La nuit fut mauvaise, et elle parut longue à tous ceux que portait la Cérès. Tenus en éveil par le tangage incessant du navire, les passagers entendaient avec terreur la vague mugir autour d’eux ; les matelots, obligés de travailler aux pompes, pouvaient à peine goûter quelques instants d’un repos troublé par l’impétuosité des lames, qui, en retombant sur le pont avec fracas, ébranlaient le bâtiment jusqu’à la pointe de ses mâts. Au jour, Walther se risqua à gravir l’escalier ; sa fille le suivit, n’osant rester seule dans sa cabine.

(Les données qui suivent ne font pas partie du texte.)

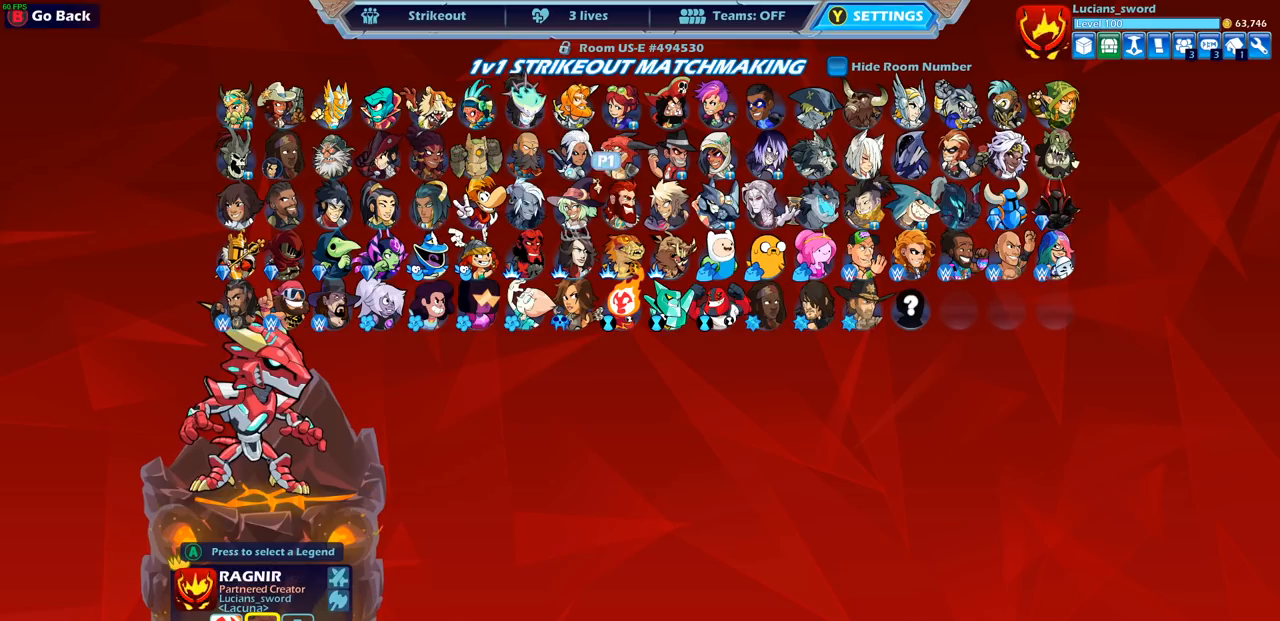
{"buttons": [], "left_stick": "center", "right_stick": "center", "events": [[67, "DPAD_RIGHT", "down"], [150, "DPAD_RIGHT", "up"], [283, "DPAD_RIGHT", "down"], [367, "DPAD_RIGHT", "up"]]}
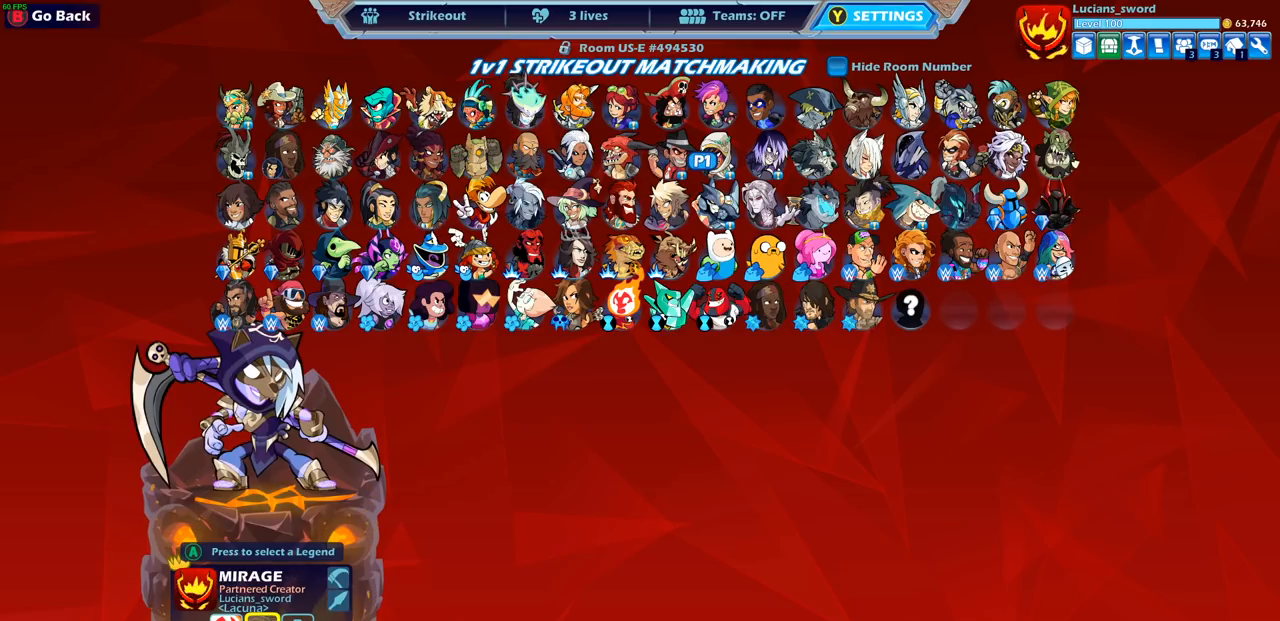
{"buttons": [], "left_stick": "center", "right_stick": "center", "events": [[200, "DPAD_LEFT", "down"], [333, "DPAD_LEFT", "up"]]}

Le spectacle qui s’offrit à leurs yeux n’avait rien de rassurant. L’horizon ne s’étendait pas au-delà de deux ou trois vagues : se dressant avec une rapidité effrayante, elles semblaient s’écrouler sous la violence du vent, et se gonflaient de nouveau, écumantes, brisées à leur sommet, retentissantes comme ces foules de peuple d’où s’élèvent mille clameurs et mille menaces. Max se tenait blotti en un coin de la dunette. Son imagination vagabonde l’emportait plus loin qu’il ne l’eût désiré ; comme le navire, elle flottait ballottée par la tempête, et il ressentait de vives angoisses. En apercevant Gretchen, il essaya de rappeler le calme dans son esprit.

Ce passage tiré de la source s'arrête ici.